以太坊源码解读(12)广播和同步 Fetcher

Fetcher是基于广播的同步工具,所以Fetcher必然是通过protocolManager的handleMsg()来调用的。下面就是handleMsg中收到NewBlockHashesMsg和NewBlockMsg时,均会调用fetcher的方法来进行相应的处理

	case msg.Code == NewBlockHashesMsg:
		var announces newBlockHashesData
		if err := msg.Decode(&announces); err != nil {
			return errResp(ErrDecode, "%v: %v", msg, err)
		}
		// Mark the hashes as present at the remote node
		for _, block := range announces {
			p.MarkBlock(block.Hash)
		}
		// Schedule all the unknown hashes for retrieval
		unknown := make(newBlockHashesData, 0, len(announces))
		for _, block := range announces {
			if !pm.blockchain.HasBlock(block.Hash, block.Number) {
				unknown = append(unknown, block)
			}
		}
		for _, block := range unknown {
			pm.fetcher.Notify(p.id, block.Hash, block.Number, time.Now(), p.RequestOneHeader, p.RequestBodies)
		}

	case msg.Code == NewBlockMsg:
		// Retrieve and decode the propagated block
		var request newBlockData
		if err := msg.Decode(&request); err != nil {
			return errResp(ErrDecode, "%v: %v", msg, err)
		}
		request.Block.ReceivedAt = msg.ReceivedAt
		request.Block.ReceivedFrom = p

		// Mark the peer as owning the block and schedule it for import
		p.MarkBlock(request.Block.Hash())
		pm.fetcher.Enqueue(p.id, request.Block)

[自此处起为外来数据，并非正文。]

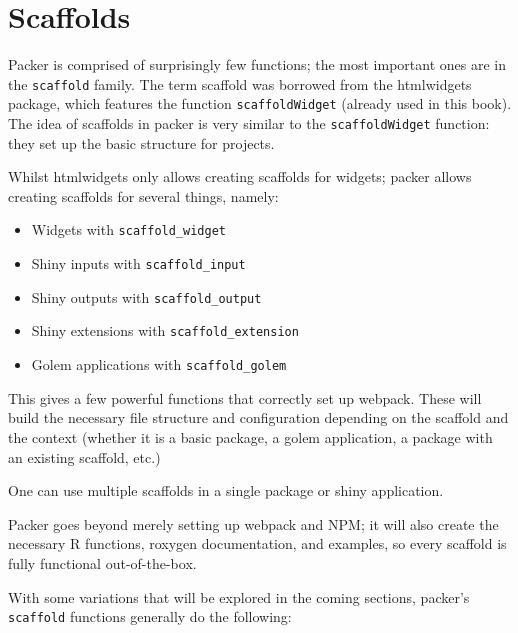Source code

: \documentclass[
  10pt,
]{krantz}
\makeatletter
\providecommand{\tightlist}{%
  \setlength{\itemsep}{0pt}\setlength{\parskip}{0pt}}
\newenvironment{kframe}{%
\medskip{}
\setlength{\fboxsep}{.8em}
 \def\at@end@of@kframe{}%
 \ifinner\ifhmode%
  \def\at@end@of@kframe{\end{minipage}}%
  \begin{minipage}{\columnwidth}%
 \fi\fi%
 \def\FrameCommand##1{\hskip\@totalleftmargin \hskip-\fboxsep
 \colorbox{shadecolor}{##1}\hskip-\fboxsep
     \hskip-\linewidth \hskip-\@totalleftmargin \hskip\columnwidth}%
 \MakeFramed {\advance\hsize-\width
   \@totalleftmargin\z@ \linewidth\hsize
   \@setminipage}}%
 {\par\unskip\endMakeFramed%
 \at@end@of@kframe}
\newenvironment{rmdblock}[1]
  {
  \begin{itemize}
  \renewcommand{\labelitemi}{
    \raisebox{-.7\height}[0pt][0pt]{
      {\setkeys{Gin}{width=3em,keepaspectratio}\texttt{[image: images/\#1]}}
    }
  }
  \setlength{\fboxsep}{1em}
  \begin{kframe}
  \item
  }
  {
  \end{kframe}
  \end{itemize}
  }
\newenvironment{rmdnote}
  {\begin{rmdblock}{note}}
  {\end{rmdblock}}
\makeatother
\begin{document}
\hypertarget{packer-scaffolds}{%
\section{Scaffolds}\label{packer-scaffolds}}

Packer is comprised of surprisingly few functions; the most important ones are in the \texttt{scaffold} family. The term scaffold was borrowed from the htmlwidgets package, which features the function \texttt{scaffoldWidget} (already used in this book). The idea of scaffolds in packer is very similar to the \texttt{scaffoldWidget} function: they set up the basic structure for projects.

Whilst htmlwidgets only allows creating scaffolds for widgets; packer allows creating scaffolds for several things, namely:

\begin{itemize}
\tightlist
\item
  Widgets with \texttt{scaffold\_widget}
\item
  Shiny inputs with \texttt{scaffold\_input}
\item
  Shiny outputs with \texttt{scaffold\_output}
\item
  Shiny extensions with \texttt{scaffold\_extension}
\item
  Golem applications with \texttt{scaffold\_golem}
\end{itemize}

This gives a few powerful functions that correctly set up webpack. These will build the necessary file structure and configuration depending on the scaffold and the context (whether it is a basic package, a golem application, a package with an existing scaffold, etc.)

\begin{rmdnote}
One can use multiple scaffolds in a single package or shiny application.
\end{rmdnote}

Packer goes beyond merely setting up webpack and NPM; it will also create the necessary R functions, roxygen documentation, and examples, so every scaffold is fully functional out-of-the-box.

With some variations that will be explored in the coming sections, packer's \texttt{scaffold} functions generally do the following:
\end{document}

		// Assuming the block is importable by the peer, but possibly not yet done so,
		// calculate the head hash and TD that the peer truly must have.
		var (
			trueHead = request.Block.ParentHash()
			trueTD   = new(big.Int).Sub(request.TD, request.Block.Difficulty())
		)
		// Update the peers total difficulty if better than the previous
		if _, td := p.Head(); trueTD.Cmp(td) > 0 {
			p.SetHead(trueHead, trueTD)

			// Schedule a sync if above ours. Note, this will not fire a sync for a gap of
			// a singe block (as the true TD is below the propagated block), however this
			// scenario should easily be covered by the fetcher.
			currentBlock := pm.blockchain.CurrentBlock()
			if trueTD.Cmp(pm.blockchain.GetTd(currentBlock.Hash(), currentBlock.NumberU64())) > 0 {
				go pm.synchronise(p)
			}
		}

Fetcher到底是个什么东西呢?其实它是一个累积块通知的模块,然后对这些通知进行管理和调度,取得完整的block。

type Fetcher struct {

    notify chan *announce   // 收到区块hash值的通道
    inject chan *inject    // 收到完整区块的通道

    blockFilter chan chan []*types.Block
    headerFilter chan chan *headerFilterTask    // 过滤header的通道的通道
    bodyFilter chan chan *bodyFilterTask    // 过滤body的通道的通道

    done chan common.Hash
    quit chan struct{}

    // Announce states
    announces map[string]int    // Peer已经给了本节点多少区块头通知
    announced map[common.Hash][]*announce    // 已经announced的区块列表
    fetching map[common.Hash]*announce     // 正在fetching区块头的请求
    fetched map[common.Hash][]*announce     // 已经fetch到区块头,还差body的请求,用来获取body
    completing map[common.Hash]*announce    // 已经得到区块头的

    // Block cache
    queue  *prque.Prque               // queue,优先级队列,高度做优先级
    queues map[string]int              // queues,统计peer通告了多少块
    queued map[common.Hash]*inject     // queued,代表这个块如队列了

    // Callbacks
    getBlock       blockRetrievalFn   // Retrieves a block from the local chain
    verifyHeader   headerVerifierFn   // 验证区块头,包含了PoW验证
    broadcastBlock blockBroadcasterFn // 广播给peer
    chainHeight    chainHeightFn      // Retrieves the current chain's height
    insertChain    chainInsertFn      // 插入区块到链的函数
    dropPeer       peerDropFn         // Drops a peer for misbehaving

    // Testing hooks
    announceChangeHook func(common.Hash, bool) 
    queueChangeHook    func(common.Hash, bool) 
    fetchingHook       func([]common.Hash)     
    completingHook     func([]common.Hash)     
    importedHook       func(*types.Block)      
}

fetcher收到NewBlockHashesMsg消息后,要向发送消息的节点请求header,如果header中有交易或者叔区块,则继续向该节点请求交易和叔区块,最终生成完整区块。在这个过程中,fetcher处理区块时将区块设定为四种状态:announced、fetching、fetched和completing。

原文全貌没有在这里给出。